─── Data supplied ───

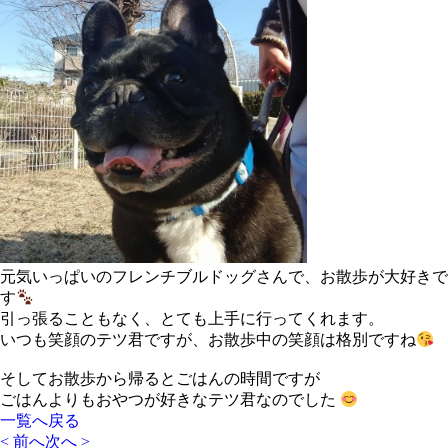
元気いっぱいのフレンチブルドッグさんで、お散歩が大好きで
す
引っ張ることもなく、とても上手に行ってくれます。
いつも笑顔のテツ君ですが、お散歩中の笑顔は格別ですね
そしてお散歩から帰るとごはんの時間ですが
ごはんよりもおやつが好きなテツ君なのでした
一覧へ戻る
< 前へ
次へ >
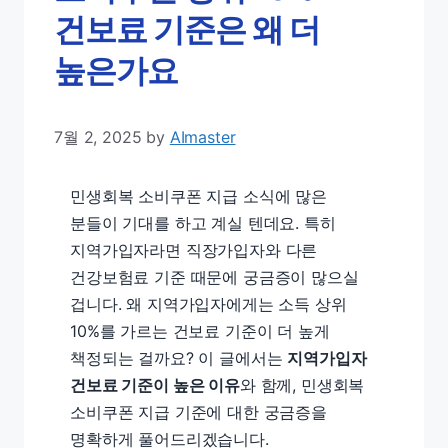
건보료 기준은 왜 더
높은가요
7월 2, 2025
by
AImaster
민생회복 소비쿠폰 지급 소식에 많은
분들이 기대를 하고 계실 텐데요. 특히
지역가입자라면 직장가입자와 다른
건강보험료 기준 때문에 궁금증이 많으실
겁니다. 왜 지역가입자에게는 소득 상위
10%를 가르는 건보료 기준이 더 높게
책정되는 걸까요? 이 글에서는
지역가입자
건보료 기준이 높은 이유
와 함께, 민생회복
소비쿠폰 지급 기준에 대한 궁금증을
명확하게 풀어드리겠습니다.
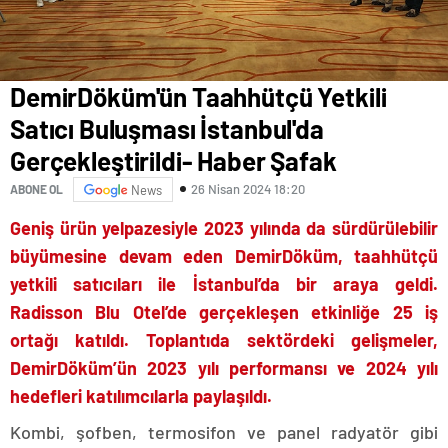
DemirDöküm'ün Taahhütçü Yetkili
Satıcı Buluşması İstanbul'da
Gerçekleştirildi- Haber Şafak
26 Nisan 2024 18:20
ABONE OL
News
Geniş ürün yelpazesiyle 2023 yılında da sürdürülebilir
büyümesine devam eden DemirDöküm, taahhütçü
yetkili satıcıları ile İstanbul’da bir araya geldi.
Radisson Blu Otel’de gerçekleşen etkinliğe 25 iş
ortağı katıldı. Toplantıda sektördeki gelişmeler,
DemirDöküm’ün 2023 yılı performansı ve 2024 yılı
hedefleri katılımcılarla paylaşıldı.
Kombi, şofben, termosifon ve panel radyatör gibi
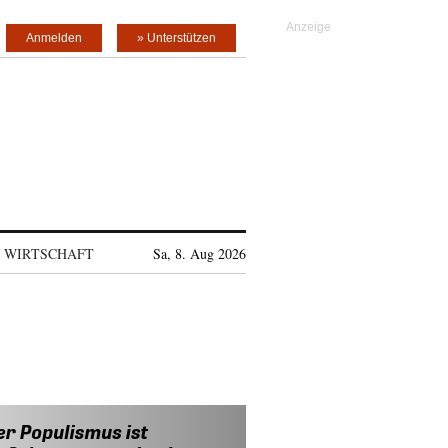
Anmelden
» Unterstützen
WIRTSCHAFT
Sa, 8. Aug 2026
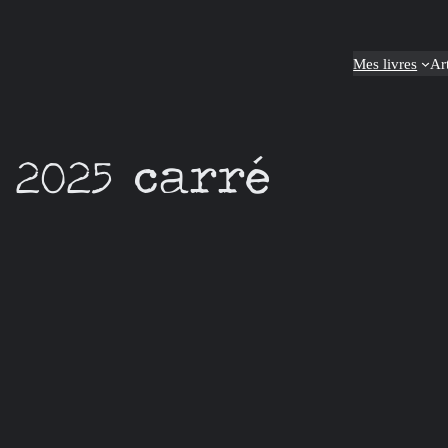
Mes livres
Ar
2025 carré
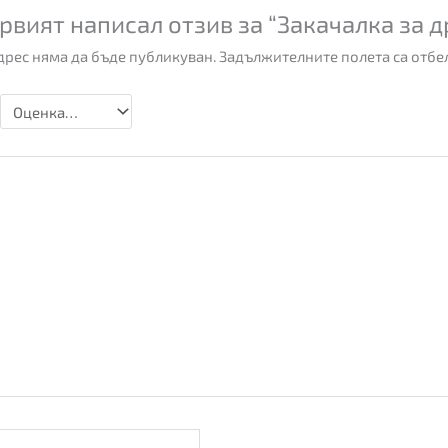
рвият написал отзив за “Закачалка за д
рес няма да бъде публикуван.
Задължителните полета са отбе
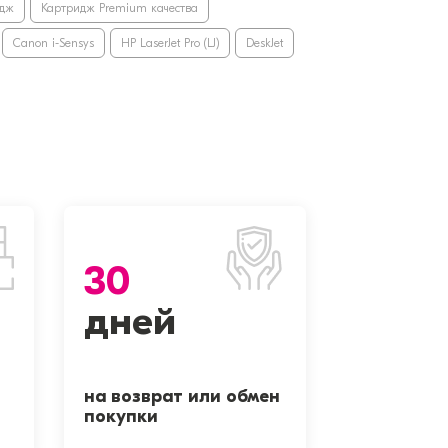
идж
Картридж Premium качества
Canon i-Sensys
HP LaserJet Pro (LJ)
DeskJet
30
дней
на возврат или обмен
покупки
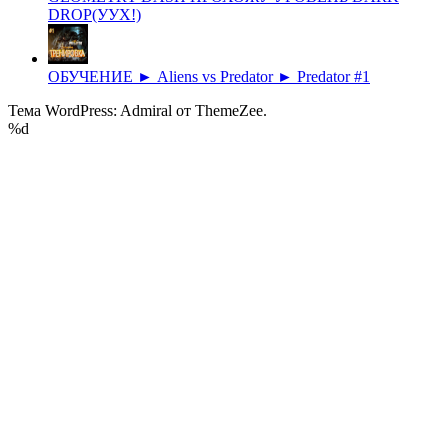
DROP(УУХ!)
ОБУЧЕНИЕ ► Aliens vs Predator ► Predator #1
Тема WordPress: Admiral от ThemeZee.
%d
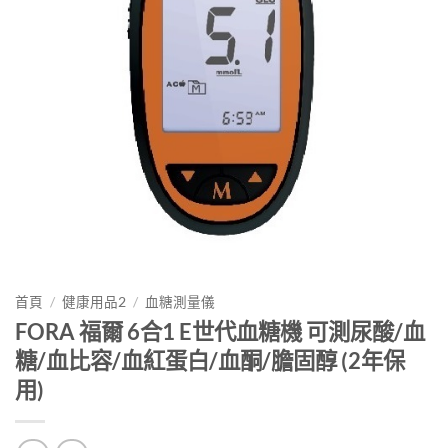
首頁
/
健康用品2
/
血糖測量儀
FORA 福爾 6合1 E世代血糖機 可測尿酸/血
糖/血比容/血紅蛋白/血酮/膽固醇 (2年保
用)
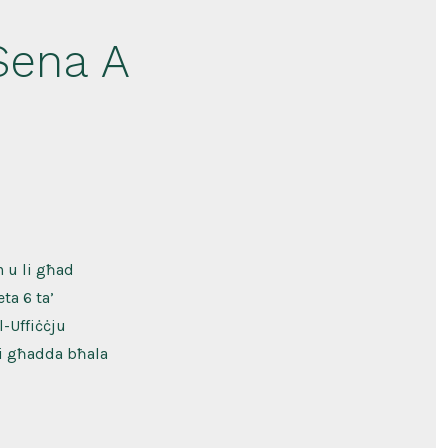
Sena A
n u li għad
ta 6 ta’
l-Uffiċċju
 li għadda bħala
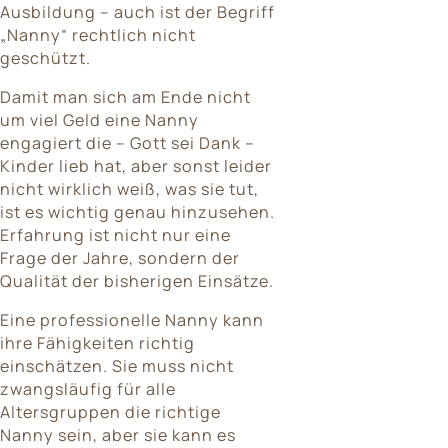
Ausbildung – auch ist der Begriff
„Nanny“ rechtlich nicht
geschützt.
Damit man sich am Ende nicht
um viel Geld eine Nanny
engagiert die – Gott sei Dank –
Kinder lieb hat, aber sonst leider
nicht wirklich weiß, was sie tut,
ist es wichtig genau hinzusehen.
Erfahrung ist nicht nur eine
Frage der Jahre, sondern der
Qualität der bisherigen Einsätze.
Eine professionelle Nanny kann
ihre Fähigkeiten richtig
einschätzen. Sie muss nicht
zwangsläufig für alle
Altersgruppen die richtige
Nanny sein, aber sie kann es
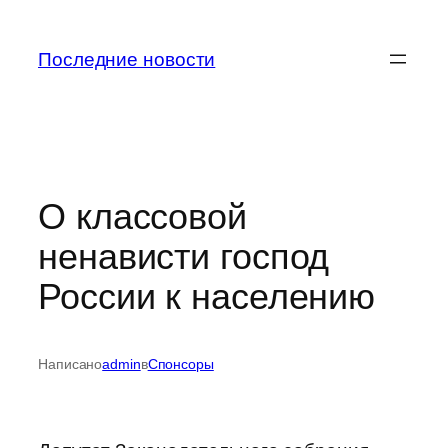
Перейти
к
Последние новости
содержимому
О классовой
ненависти господ
России к населению
Написано
admin
в
Спонсоры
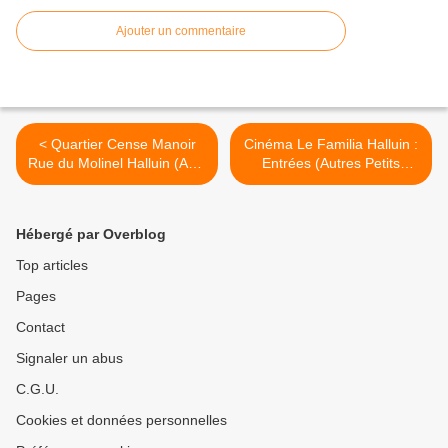
Ajouter un commentaire
< Quartier Cense Manoir
Cinéma Le Familia Halluin :
Rue du Molinel Halluin (Avril
Entrées (Autres Petits
2018).
Cinémas en 2018). >
Hébergé par Overblog
Top articles
Pages
Contact
Signaler un abus
C.G.U.
Cookies et données personnelles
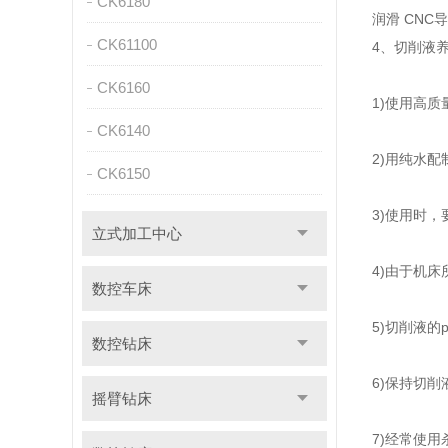
CK6180
润滑 CN
CK61100
4、切削液
CK6160
1)使用高
CK6140
2)用纯水
CK6150
3)使用时
立式加工中心
4)由于机
数控车床
5)切削液的
数控钻床
6)保持切
摇臂钻床
7)经常使用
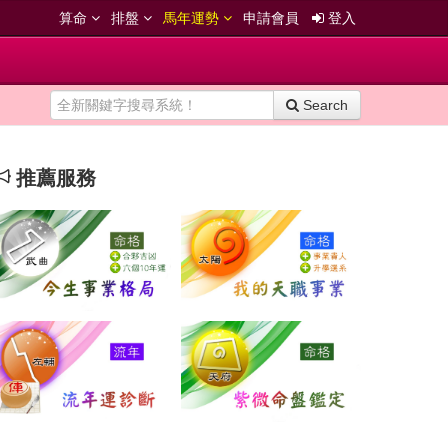
算命
排盤
馬年運勢
申請會員
登入
Search
推薦服務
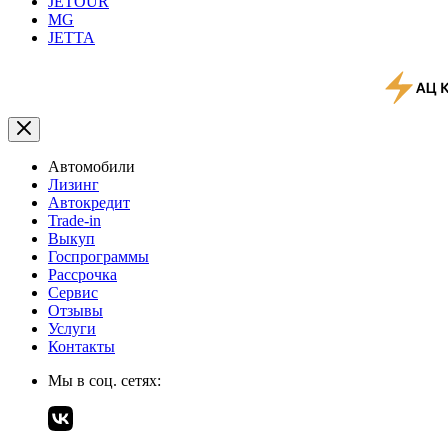
JETOUR
MG
JETTA
Автомобили
Лизинг
Автокредит
Trade-in
Выкуп
Госпрограммы
Рассрочка
Сервис
Отзывы
Услуги
Контакты
Мы в соц. сетях:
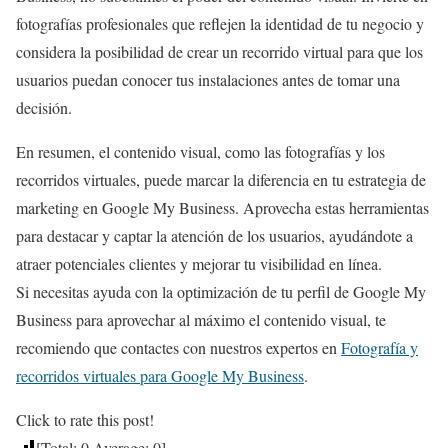
fotografías profesionales que reflejen la identidad de tu negocio y
considera la posibilidad de crear un recorrido virtual para que los
usuarios puedan conocer tus instalaciones antes de tomar una
decisión.
En resumen, el contenido visual, como las fotografías y los
recorridos virtuales, puede marcar la diferencia en tu estrategia de
marketing en Google My Business. Aprovecha estas herramientas
para destacar y captar la atención de los usuarios, ayudándote a
atraer potenciales clientes y mejorar tu visibilidad en línea.
Si necesitas ayuda con la optimización de tu perfil de Google My
Business para aprovechar al máximo el contenido visual, te
recomiendo que contactes con nuestros expertos en
Fotografía y
recorridos virtuales para Google My Business
.
Click to rate this post!
[Total:
0
Average:
0
]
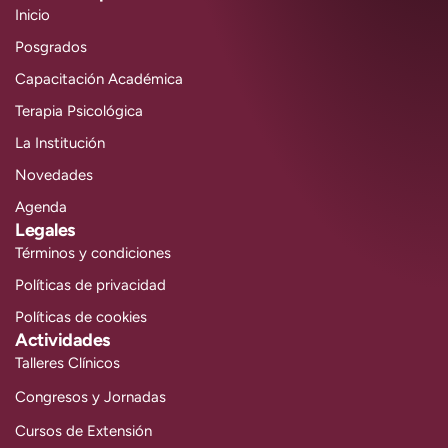
Inicio
Posgrados
Capacitación Académica
Terapia Psicológica
La Institución
Novedades
Agenda
Legales
Términos y condiciones
Políticas de privacidad
Políticas de cookies
Actividades
Talleres Clínicos
Congresos y Jornadas
Cursos de Extensión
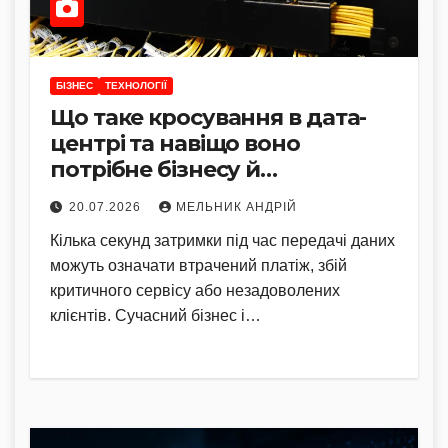
БІЗНЕС
ТЕХНОЛОГІЇ
Що таке кросування в дата-
центрі та навіщо воно
потрібне бізнесу й
операторам
20.07.2026
МЕЛЬНИК АНДРІЙ
Кілька секунд затримки під час передачі даних
можуть означати втрачений платіж, збій
критичного сервісу або незадоволених
клієнтів. Сучасний бізнес і…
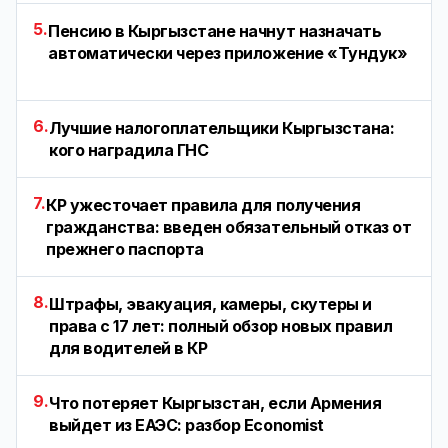
5.
Пенсию в Кыргызстане начнут назначать
автоматически через приложение «Тундук»
6.
Лучшие налогоплательщики Кыргызстана:
кого наградила ГНС
7.
КР ужесточает правила для получения
гражданства: введен обязательный отказ от
прежнего паспорта
8.
Штрафы, эвакуация, камеры, скутеры и
права с 17 лет: полный обзор новых правил
для водителей в КР
9.
Что потеряет Кыргызстан, если Армения
выйдет из ЕАЭС: разбор Economist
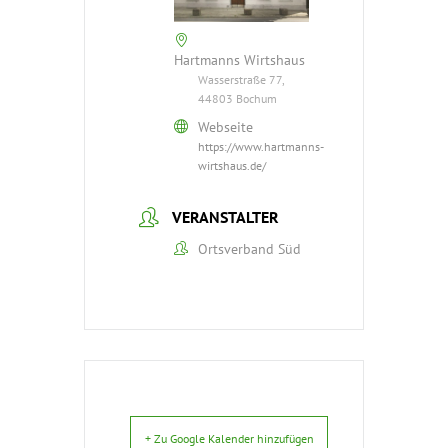
Hartmanns Wirtshaus
Wasserstraße 77,
44803 Bochum
Webseite
https://www.hartmanns-
wirtshaus.de/
VERANSTALTER
Ortsverband Süd
+ Zu Google Kalender hinzufügen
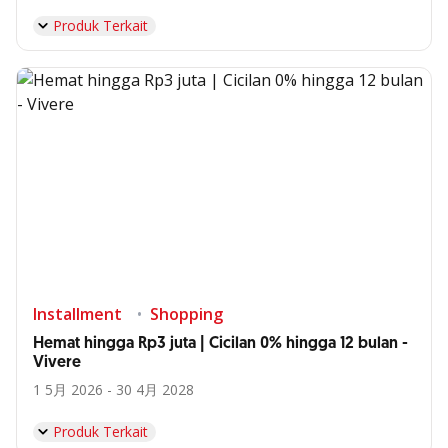
Produk Terkait
Installment
Shopping
Hemat hingga Rp3 juta | Cicilan 0% hingga 12 bulan -
Vivere
1 5月 2026 - 30 4月 2028
Produk Terkait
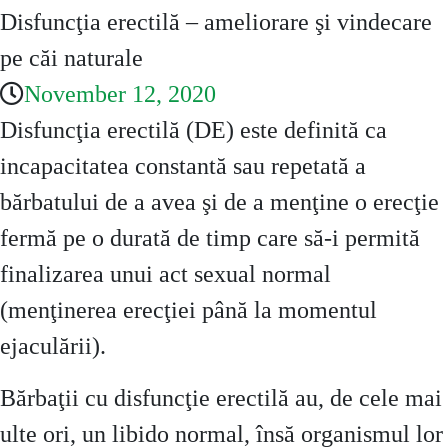
Disfuncţia erectilă – ameliorare şi vindecare
pe căi naturale
November 12, 2020
Disfuncţia erectilă (DE) este definită ca
incapacitatea constantă sau repetată a
bărbatului de a avea şi de a menţine o erecţie
fermă pe o durată de timp care să-i permită
finalizarea unui act sexual normal
(menţinerea erecţiei până la momentul
ejaculării).
Bărbaţii cu disfuncţie erectilă au, de cele mai
ulte ori, un libido normal, însă organismul lor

───

__Exercise details__: Your answer should hold every line of the entries that contains the string "virtuales".

__Exercise response__:
recorridos virtuales, puede marcar la diferencia en tu estrategia de
recorridos virtuales para Google My Business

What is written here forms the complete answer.